I did a study a couple of years ago where I looked at 2000 game players and organized them by year they entered the majors. I have re-done that study, but this time I have organized them by decade of birth:

1850s 2
1860s 5
1870s 9
1880s 10
1890s 13
1900s 13
1910s 6
1920s 9
1930s 23
1940s 43
1950s 36
1960s 38
1970s 23 (so far)

And just so you don’t think it’s caused by expanding from a 154- to 162-game schedule, I have included players in the following chart who played 1900 games prior to expansion (there are a few players who overlap the eras: Tommy Davis played 1999 games – I would assume that he’d have played another game in 1961). I didn’t go back into the 19th century trying to figure out 84-, 112-, 126-, 140-game equivalents.

1850s 4
1860s 7
1870s 10
1880s 14
1890s 17
1900s 20
1910s 9
1920s 12
1930s 24
1940s 43
1950s 36
1960s 38
1970s 23

So it’s not going to 162 games per year that caused a spike. Training I’m sure has a lot to do with it. Money I’m sure has played a big roll. I have a feeling that it’s mostly expansion.

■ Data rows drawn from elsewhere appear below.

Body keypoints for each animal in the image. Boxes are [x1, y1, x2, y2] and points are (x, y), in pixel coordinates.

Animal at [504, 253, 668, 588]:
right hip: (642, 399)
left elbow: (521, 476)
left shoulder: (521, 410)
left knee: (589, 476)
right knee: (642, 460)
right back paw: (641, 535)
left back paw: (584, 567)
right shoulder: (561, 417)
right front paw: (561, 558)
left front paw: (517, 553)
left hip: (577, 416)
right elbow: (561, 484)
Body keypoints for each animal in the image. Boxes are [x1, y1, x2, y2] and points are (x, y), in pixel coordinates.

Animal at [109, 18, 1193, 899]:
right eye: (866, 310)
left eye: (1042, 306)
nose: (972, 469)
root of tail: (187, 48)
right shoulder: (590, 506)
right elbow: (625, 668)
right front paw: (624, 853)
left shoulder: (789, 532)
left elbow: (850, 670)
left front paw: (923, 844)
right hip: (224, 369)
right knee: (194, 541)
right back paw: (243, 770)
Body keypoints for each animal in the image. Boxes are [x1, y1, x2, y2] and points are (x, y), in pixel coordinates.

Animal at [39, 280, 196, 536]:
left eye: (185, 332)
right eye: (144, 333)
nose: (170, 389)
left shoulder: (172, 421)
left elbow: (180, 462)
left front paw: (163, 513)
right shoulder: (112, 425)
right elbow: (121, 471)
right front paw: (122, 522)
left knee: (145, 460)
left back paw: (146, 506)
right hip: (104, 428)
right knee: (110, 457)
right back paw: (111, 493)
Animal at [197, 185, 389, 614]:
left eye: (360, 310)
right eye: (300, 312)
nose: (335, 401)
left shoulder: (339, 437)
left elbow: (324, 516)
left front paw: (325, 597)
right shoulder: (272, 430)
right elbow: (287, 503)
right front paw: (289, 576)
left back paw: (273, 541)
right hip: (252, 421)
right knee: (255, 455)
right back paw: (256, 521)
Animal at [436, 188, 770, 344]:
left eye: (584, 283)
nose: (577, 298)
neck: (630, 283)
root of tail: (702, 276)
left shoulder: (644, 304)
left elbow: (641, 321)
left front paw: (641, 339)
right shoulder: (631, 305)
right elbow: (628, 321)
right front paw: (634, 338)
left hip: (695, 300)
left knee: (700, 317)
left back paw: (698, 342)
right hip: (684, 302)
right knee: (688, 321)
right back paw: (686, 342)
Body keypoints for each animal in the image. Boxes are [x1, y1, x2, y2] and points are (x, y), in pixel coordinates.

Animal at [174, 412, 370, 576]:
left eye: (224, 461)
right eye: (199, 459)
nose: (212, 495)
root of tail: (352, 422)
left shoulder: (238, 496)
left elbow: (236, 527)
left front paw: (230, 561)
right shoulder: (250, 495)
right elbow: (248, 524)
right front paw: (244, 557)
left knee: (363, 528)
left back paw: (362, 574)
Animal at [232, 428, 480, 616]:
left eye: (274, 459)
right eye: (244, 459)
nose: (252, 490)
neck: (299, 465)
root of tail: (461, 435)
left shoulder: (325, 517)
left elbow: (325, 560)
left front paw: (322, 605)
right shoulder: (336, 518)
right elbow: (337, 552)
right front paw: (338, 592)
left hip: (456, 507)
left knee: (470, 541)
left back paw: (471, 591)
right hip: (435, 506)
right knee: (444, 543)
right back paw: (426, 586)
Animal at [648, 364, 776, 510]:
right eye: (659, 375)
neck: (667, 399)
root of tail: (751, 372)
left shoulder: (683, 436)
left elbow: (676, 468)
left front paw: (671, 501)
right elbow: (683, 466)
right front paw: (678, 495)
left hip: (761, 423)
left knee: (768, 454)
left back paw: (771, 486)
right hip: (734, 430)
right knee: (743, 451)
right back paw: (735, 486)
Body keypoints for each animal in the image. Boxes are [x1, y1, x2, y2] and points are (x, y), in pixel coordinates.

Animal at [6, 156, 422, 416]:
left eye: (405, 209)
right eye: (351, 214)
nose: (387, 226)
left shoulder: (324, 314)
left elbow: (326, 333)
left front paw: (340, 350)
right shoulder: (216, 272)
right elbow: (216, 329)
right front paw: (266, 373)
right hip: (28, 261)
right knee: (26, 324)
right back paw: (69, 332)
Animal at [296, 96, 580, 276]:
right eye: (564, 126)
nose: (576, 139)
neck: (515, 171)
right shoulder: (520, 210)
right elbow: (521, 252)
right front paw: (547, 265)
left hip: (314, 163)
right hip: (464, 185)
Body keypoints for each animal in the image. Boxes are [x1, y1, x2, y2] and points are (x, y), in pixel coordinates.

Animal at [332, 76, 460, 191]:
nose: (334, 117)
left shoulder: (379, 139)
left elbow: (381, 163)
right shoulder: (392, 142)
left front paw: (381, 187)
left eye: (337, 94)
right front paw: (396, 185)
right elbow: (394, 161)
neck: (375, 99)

Out of curiosity, I decided to look at the players born between 1930 and 1969 and see how many of them played 2000 for the original 16 franchises. In other words, guys like Brett and Yount and Gwynn don’t “count” as playing 2000 games.

1930s 20
1940s 21
1950s 15
1960s 8
1970s 6

It’s not really as instructive as I had hoped. Players born in the ’30s were done or pretty much done by the time free agency came along, so they were stuck with their original franchise, or traded at the franchise’s option. Even a lot of the guys born in the ’40s had little say on where their careers would be played. Guys like Torre and Santo, born in the early ’40s, were basically done by before free agency. Players born after 1945 had a lot more say on where their career landed and had a lot more movement. Lots of these guys have played for 3 or 4 or 5 or even 6 franchises. I thought I might look at who signed them, but quickly realized that was going too far. Was Bagwell a Red Sox or an Astro, for exxample?

Still, getting back to 3for3’s comment, it seems many of the players on the recent GOR ballot have HOF or near HOF caliber stats because of expansion.

Terry and I were talking about Edgar Martinez and about the length of his career. He played 2050+ games, but he only is ranked 33rd of players born in the ’60s. Players born in the ’30s? Cookie Rojas (1822 games) ranks 33rd. Players born in the ’00s? Ben Chapman (1717 games) ranks 33rd. Playing 2000 games since expansion is not the same “value” as playing 2000 before. There are more opportunities to play 2000 games now.